Picture a vacant home – absent furniture and accessories – and think how, well, bare the home would appear in listing photos. Now, professional photographers take pictures of each room (as well as exterior shots) and hand off results to digital editors to work their magic. This site offers a nice before/after slider to see the difference between unstaged and staged.

Sellers are encouraged to take an active role in the process. That can include taking photos of each room to reduce health risks from having a photographer walk through the home. It can also include sellers rearranging or removing items to improve appearances.

Once pictures are taken, the stager typically schedules a video consultation with sellers to evaluate the unstaged photos and discuss suggested styles, colors and themes before converting each room into a digitally enhanced package. The guiding principal is to show as much space – and greater potential – for buyers to envision. Sellers are expected to provide input and approve final imagery. 

Listing agents should always be transparent, and that includes indicating the photos are a digital representation and not what buyers may see when visiting the home. Agents can add a sentence in the listing description, printed materials and as a note that only fellow brokers can see on the MLS.
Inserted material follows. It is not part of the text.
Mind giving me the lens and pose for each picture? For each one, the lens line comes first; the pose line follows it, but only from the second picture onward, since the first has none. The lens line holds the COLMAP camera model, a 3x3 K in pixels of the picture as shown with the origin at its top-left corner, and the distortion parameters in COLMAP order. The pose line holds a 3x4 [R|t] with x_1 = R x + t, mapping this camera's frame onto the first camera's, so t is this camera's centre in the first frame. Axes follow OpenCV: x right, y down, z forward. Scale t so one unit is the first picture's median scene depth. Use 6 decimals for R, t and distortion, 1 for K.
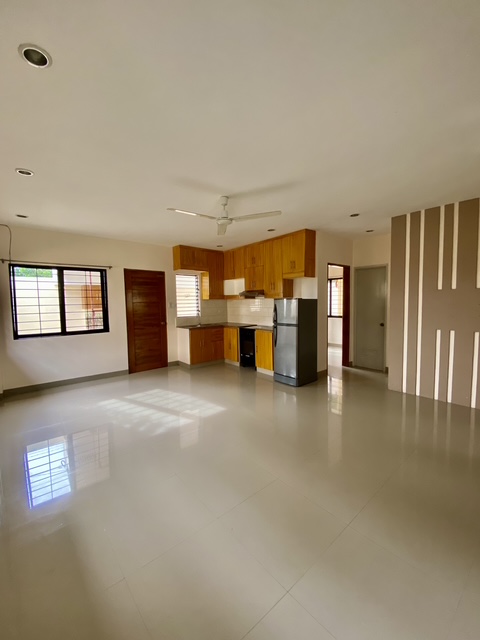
lens RADIAL K [[255.7, 0, 243.2], [0, 255.7, 318.5], [0, 0, 1]] dist [-0.009273, -0.002606]
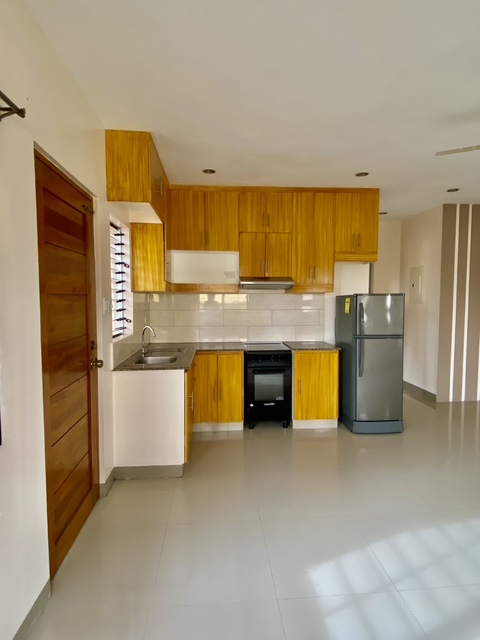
lens RADIAL K [[338.2, 0, 239.1], [0, 338.2, 318.5], [0, 0, 1]] dist [-0.007810, -0.001827]
pose [[0.604493, -0.034846, 0.795848, -0.612263], [0.042131, 0.999043, 0.011742, -0.039363], [-0.795495, 0.026432, 0.605383, 0.697520]]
Digital staging saves time and money (in the hundreds of dollars rather than potentially thousands), as well as helps portray the home in a cleaner and modern light. One company says virtually staged homes sell 78% faster and for 19% more money on average (although we could not verify these claims). 

Many agents see long-term benefits, where digitizing images rather than hiring a traditional in-person stager is smarter, sensible and safer.

Like video conferencing, remote digital signatures and greater adherence to safety protocols for in-person meetings, digital staging is likely here to stay.

“Necessity is the mother of invention,” said Audra Slinkey, president and founder of Home Staging Resource, a training center for the staging industry, speaking to Realtor® Magazine. “Staging isn’t going away, and we are proving it can be done in other ways.”